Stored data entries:
-- Opening Marker --
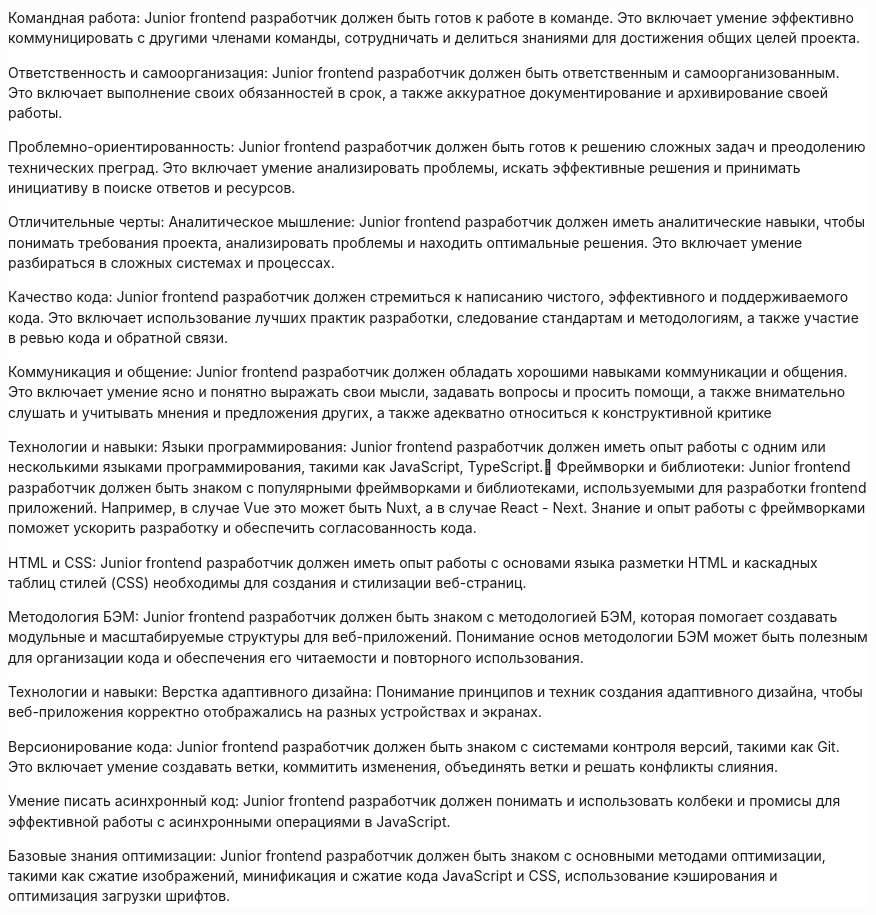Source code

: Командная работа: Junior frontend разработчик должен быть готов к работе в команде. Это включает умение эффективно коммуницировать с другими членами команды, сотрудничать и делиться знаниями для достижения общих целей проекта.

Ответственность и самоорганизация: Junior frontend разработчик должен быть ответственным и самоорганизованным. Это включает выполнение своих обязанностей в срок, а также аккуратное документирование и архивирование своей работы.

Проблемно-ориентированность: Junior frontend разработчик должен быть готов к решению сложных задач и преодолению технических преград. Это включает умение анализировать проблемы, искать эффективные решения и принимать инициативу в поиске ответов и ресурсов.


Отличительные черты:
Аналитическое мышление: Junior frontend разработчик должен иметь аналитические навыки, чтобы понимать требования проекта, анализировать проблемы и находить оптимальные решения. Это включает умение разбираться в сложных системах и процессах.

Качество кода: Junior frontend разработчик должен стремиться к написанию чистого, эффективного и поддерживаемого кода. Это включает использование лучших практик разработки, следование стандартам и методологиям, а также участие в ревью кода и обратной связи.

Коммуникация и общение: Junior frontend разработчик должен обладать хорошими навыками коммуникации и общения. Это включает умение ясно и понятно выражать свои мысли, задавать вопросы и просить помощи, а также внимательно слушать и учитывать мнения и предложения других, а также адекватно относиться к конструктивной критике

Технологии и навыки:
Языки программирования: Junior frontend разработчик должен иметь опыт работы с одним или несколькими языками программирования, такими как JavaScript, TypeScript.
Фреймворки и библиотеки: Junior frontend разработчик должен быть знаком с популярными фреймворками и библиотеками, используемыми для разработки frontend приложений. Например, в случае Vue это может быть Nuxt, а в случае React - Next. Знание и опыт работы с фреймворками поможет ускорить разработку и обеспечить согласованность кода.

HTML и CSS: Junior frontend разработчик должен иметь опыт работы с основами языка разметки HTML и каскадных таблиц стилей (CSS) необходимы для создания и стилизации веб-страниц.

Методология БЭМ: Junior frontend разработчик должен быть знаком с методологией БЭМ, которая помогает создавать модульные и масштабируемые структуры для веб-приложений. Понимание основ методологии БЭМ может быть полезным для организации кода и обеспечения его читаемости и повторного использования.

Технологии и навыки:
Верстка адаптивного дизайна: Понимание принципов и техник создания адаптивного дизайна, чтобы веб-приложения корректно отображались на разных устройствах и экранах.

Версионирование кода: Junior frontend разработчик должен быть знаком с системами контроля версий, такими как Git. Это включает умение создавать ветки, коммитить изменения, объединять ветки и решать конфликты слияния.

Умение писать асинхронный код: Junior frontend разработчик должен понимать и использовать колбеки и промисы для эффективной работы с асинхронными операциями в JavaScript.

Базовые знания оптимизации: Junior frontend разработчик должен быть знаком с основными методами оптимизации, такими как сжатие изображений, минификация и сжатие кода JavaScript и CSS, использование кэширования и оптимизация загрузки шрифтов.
-- Closing Marker --
> TASK INSTRUCTIONS
Where a line in the records above contains the word "чтобы", copy that line.

> SOLUTION FOR THIS PROBLEM
Аналитическое мышление: Junior frontend разработчик должен иметь аналитические навыки, чтобы понимать требования проекта, анализировать проблемы и находить оптимальные решения. Это включает умение разбираться в сложных системах и процессах.
Верстка адаптивного дизайна: Понимание принципов и техник создания адаптивного дизайна, чтобы веб-приложения корректно отображались на разных устройствах и экранах.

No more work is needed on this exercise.